*What is expected*. From the entries, copy every line that carries the string "cout".
○ ○ ○ ○ ○ ○ ○
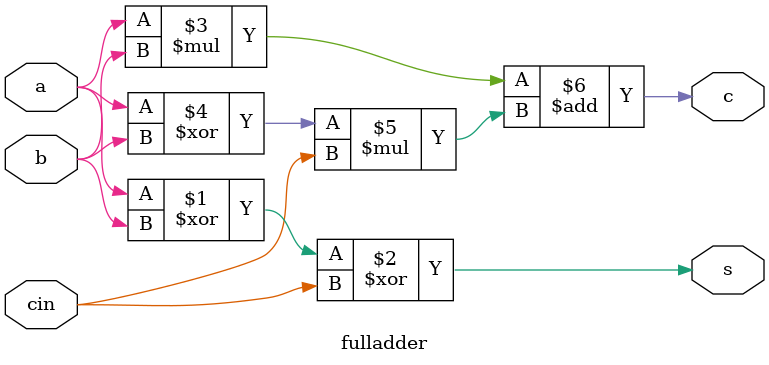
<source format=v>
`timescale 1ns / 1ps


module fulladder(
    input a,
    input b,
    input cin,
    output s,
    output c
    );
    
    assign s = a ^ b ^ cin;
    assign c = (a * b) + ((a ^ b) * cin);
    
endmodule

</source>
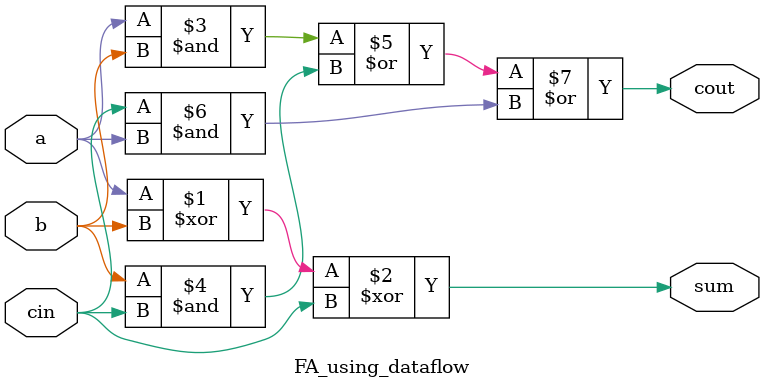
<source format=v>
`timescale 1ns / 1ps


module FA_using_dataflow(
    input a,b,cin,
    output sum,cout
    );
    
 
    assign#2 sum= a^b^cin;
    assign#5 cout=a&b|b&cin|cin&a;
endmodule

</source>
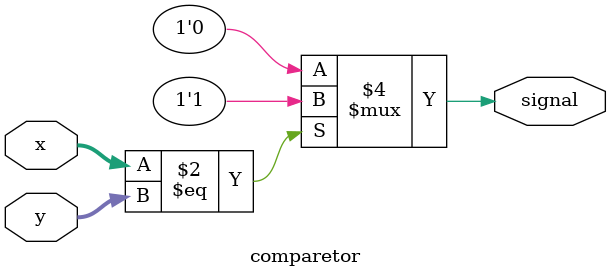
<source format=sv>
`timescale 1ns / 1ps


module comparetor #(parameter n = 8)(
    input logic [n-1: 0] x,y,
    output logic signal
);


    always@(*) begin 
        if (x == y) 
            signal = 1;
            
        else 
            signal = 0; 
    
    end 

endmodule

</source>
○ ○ ○ ○ ○ ○ ○
*Response to this exercise*.
    output sum,cout
    assign#5 cout=a&b|b&cin|cin&a;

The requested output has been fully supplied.